There have been myths and rumors circulating that the modern crossbows are like high-powered rifles with such accuracy that the poor beautiful creatures in their scope don't have a chance. Deer are graceful, swift animals and have a place in this world. At Cade's Cove in the Smoky Mountains, the city folk park their cars anywhere they can and traipse down the fields to get a better look at just one of them. In Middle Tennessee, at Davy Crockett Park, they act more civilized and slow the cars down enough to look as they pass by. In Lawrenceburg, there are more deer to see, as they are allowed to live in a protected environment. Though, I have seen the targets up for bow and arrow practice. They usually travel in groups in the park, but in Giles County there is always the possibility of one running out in the road sometime during the night, as the car's headlights blind them and they stop dead still and usually wind up dead with a damaged car and shook-up driver. My son Justin has hit more than one, his dad Bill hit one in the park which had to be shot by a ranger.

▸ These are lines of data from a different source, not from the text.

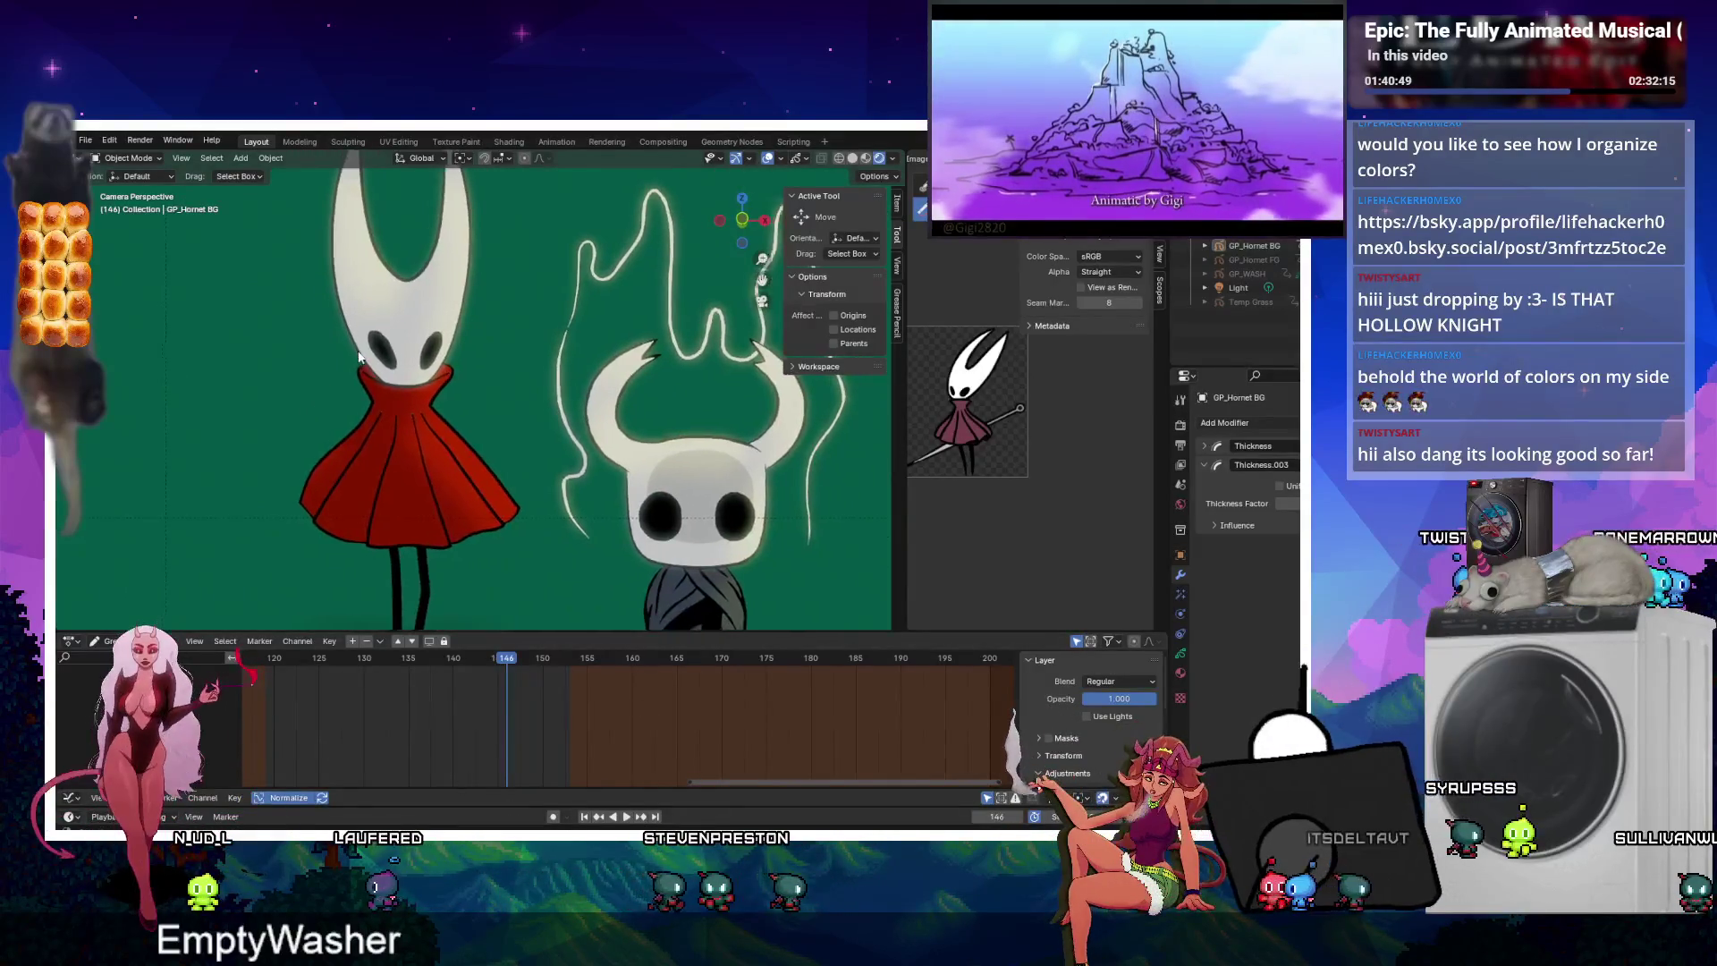
{"action": "middle_click_drag", "start_coordinate": [358, 356], "coordinate": [356, 382], "text": "shift"}
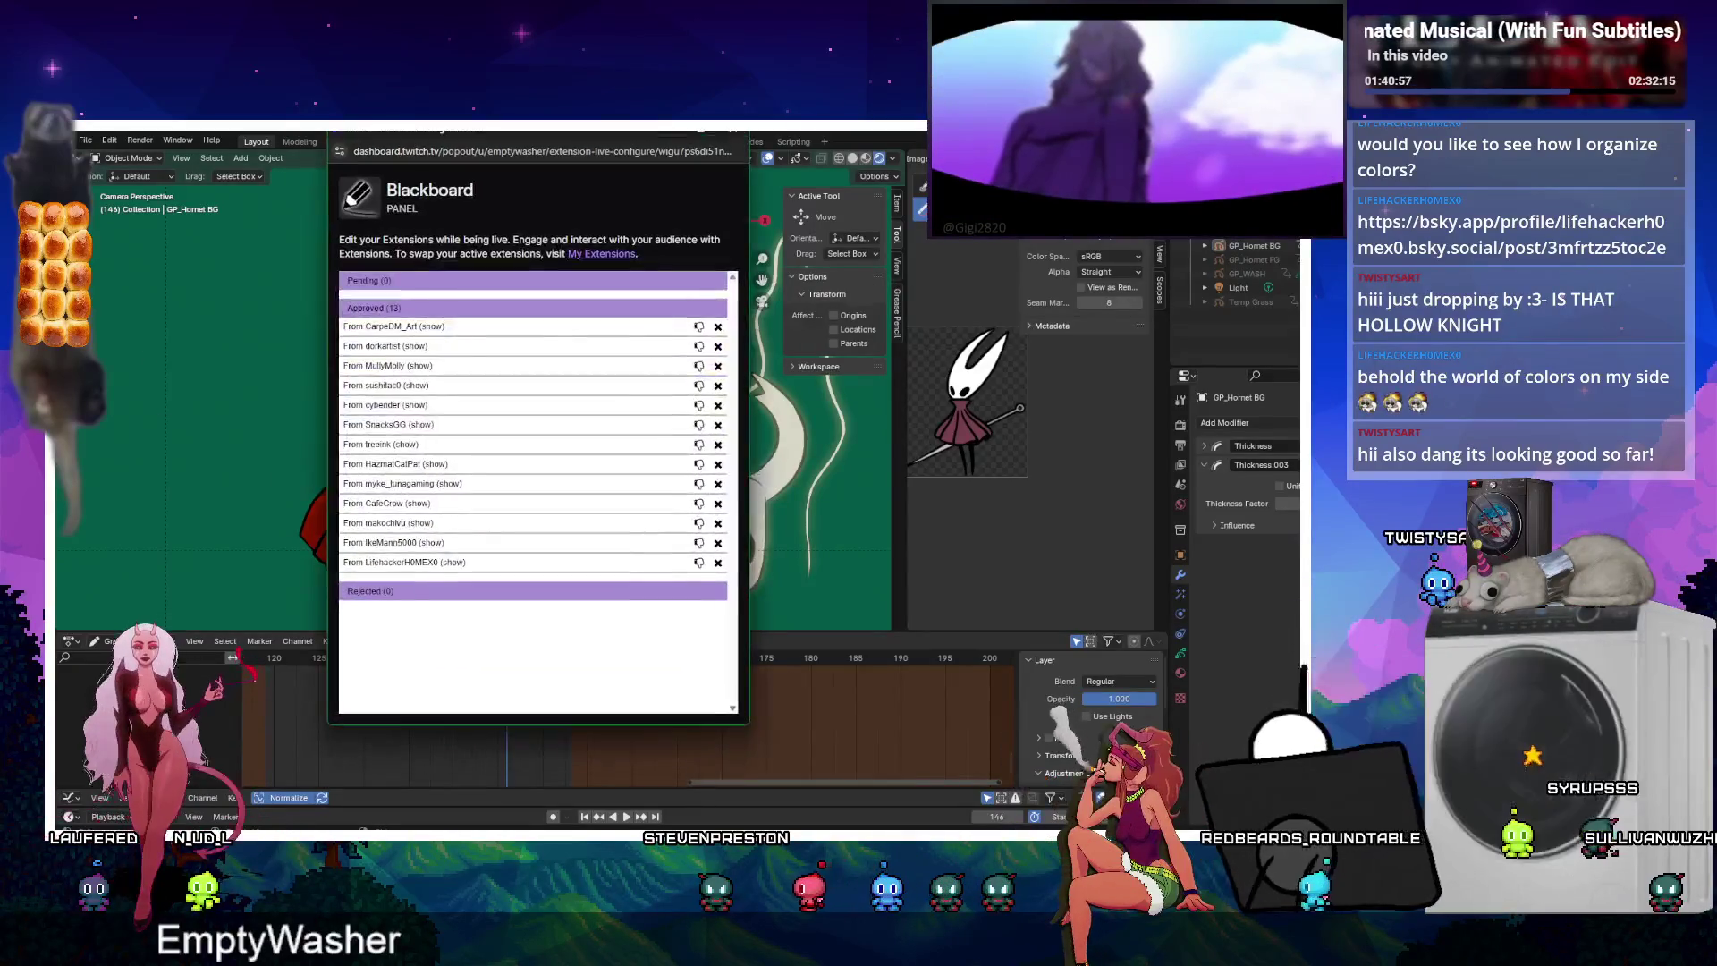
{"action": "key", "text": "ctrl+w"}
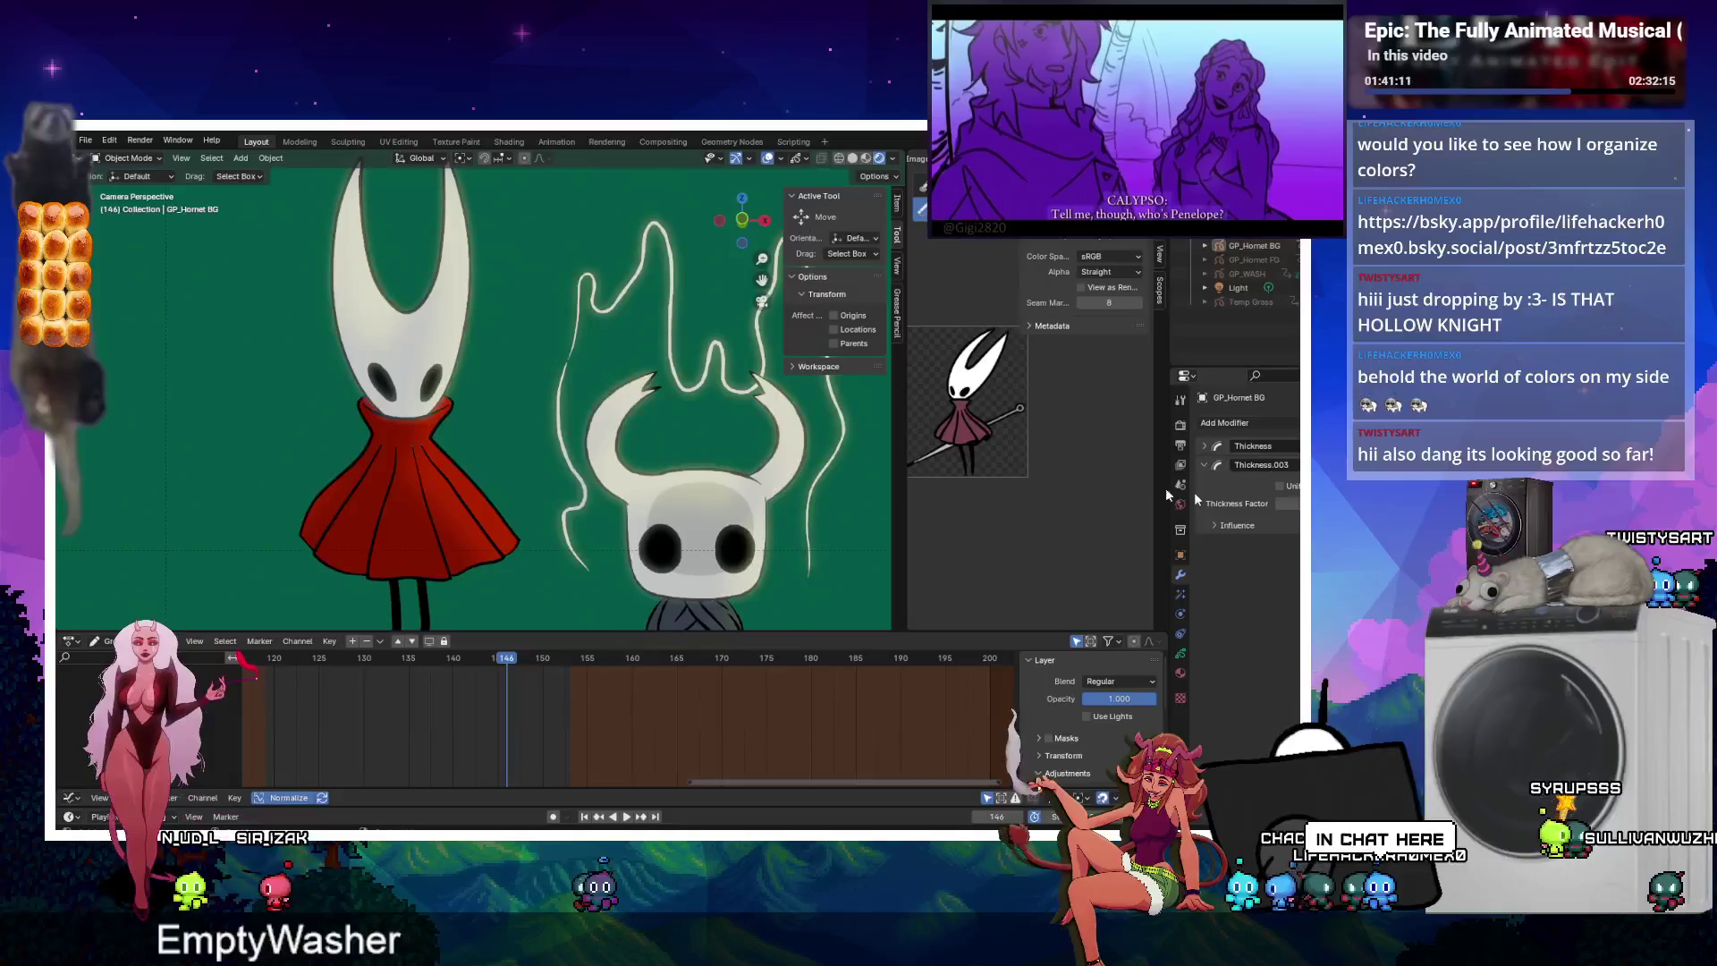
Select the GP_Hornet BG object and box-select Hornet's strokes in Edit Mode.
{"action": "scroll", "coordinate": [444, 546], "scroll_direction": "down", "scroll_amount": 1}
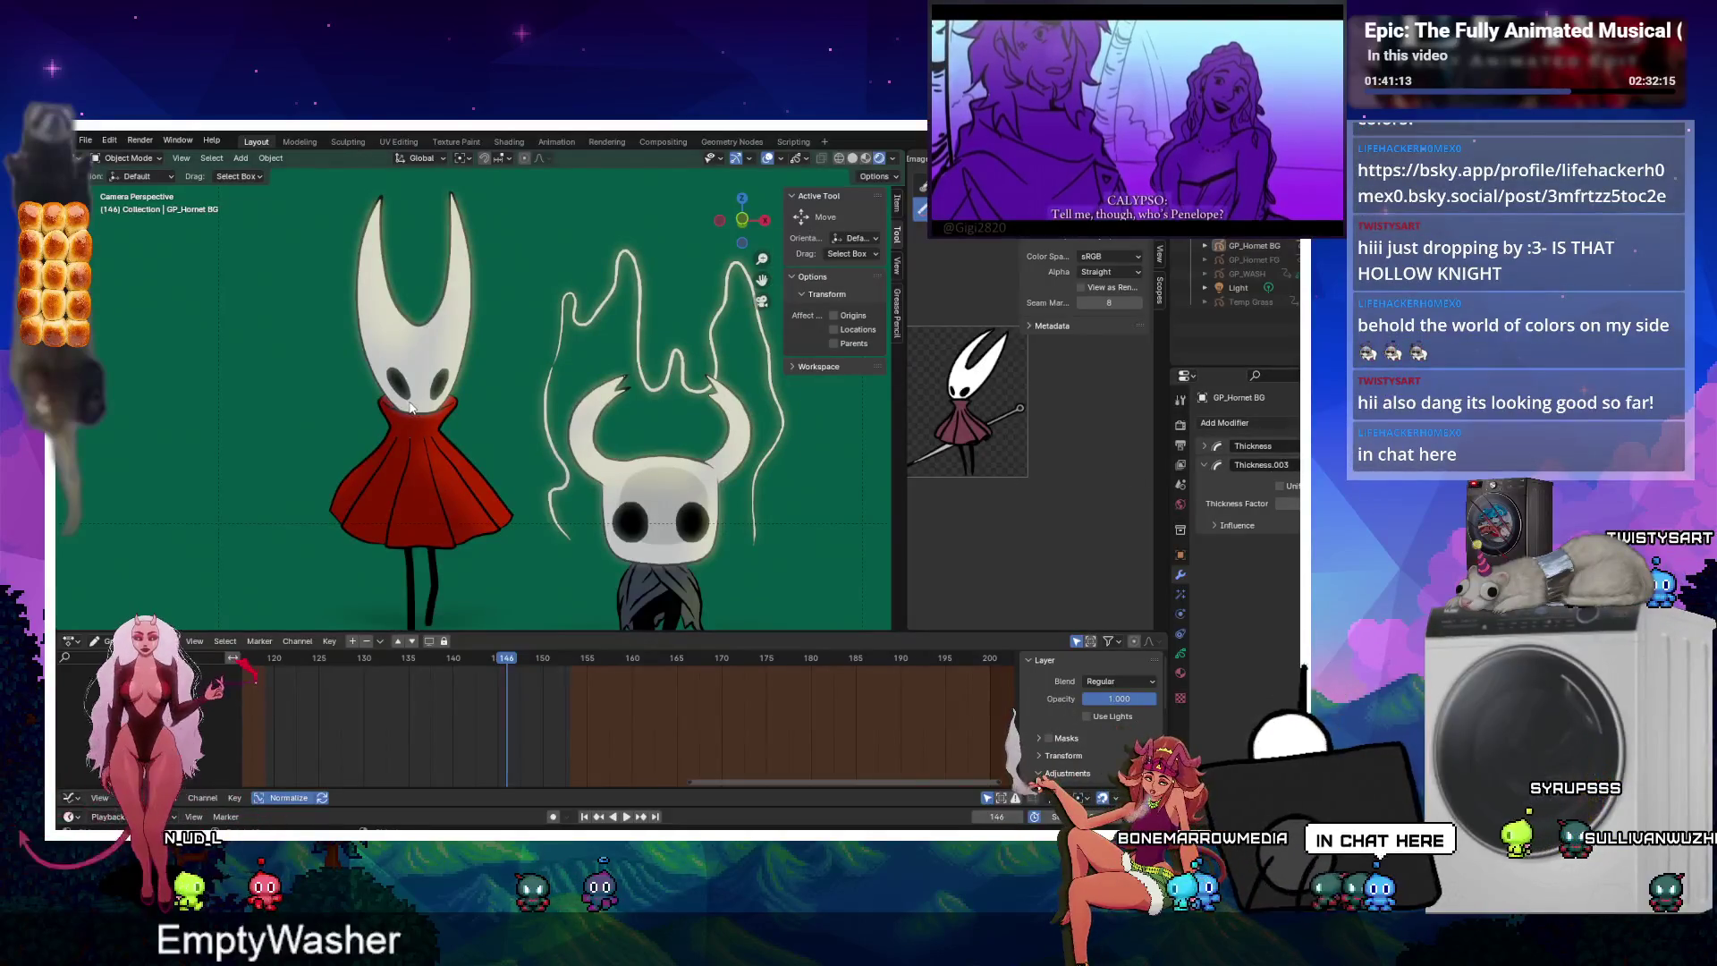
{"action": "left_click", "coordinate": [411, 406]}
{"action": "scroll", "coordinate": [411, 407], "scroll_direction": "down", "scroll_amount": 2}
{"action": "key", "text": "Tab"}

It's not that I am against hunting per se. At one place in Pulaski, I had a neighbor whose son was an avid hunter and would hang the dead deer behind her house to slit its throat and bleed before cutting it into chucks to eat. Personally, I don't like deer meat. I tried once to cook some a brother-in-law had given to my family and it was tough as well-cooked steak or country ham -- unedible.

Crossbows are not for amateurs or the younger hunters. In the South, you are not reckoned to be a man until you have killed at least one deer. My grandfather caught opossums, and a friend of mine in Nashville, George Cate, was called the old coon hunter. I think raccoons are beautiful creatures like the deer, but he told me how they can get into houses through a pet door and scavenge around the kitchens, causing some consternation for the inhabitants. And Davy Crockett was proud of his coon skin cap. He was from Greenville, Tennessee, with ties in Kentucky, but we had his corn mill there in the Park until it was destroyed in a fire, later reconstructed but never as visited as the old one.

Crossbows can be dangerous in the wrong hands, just like guns. So don't let the kids experiment or they might just hurt themselves and their siblings.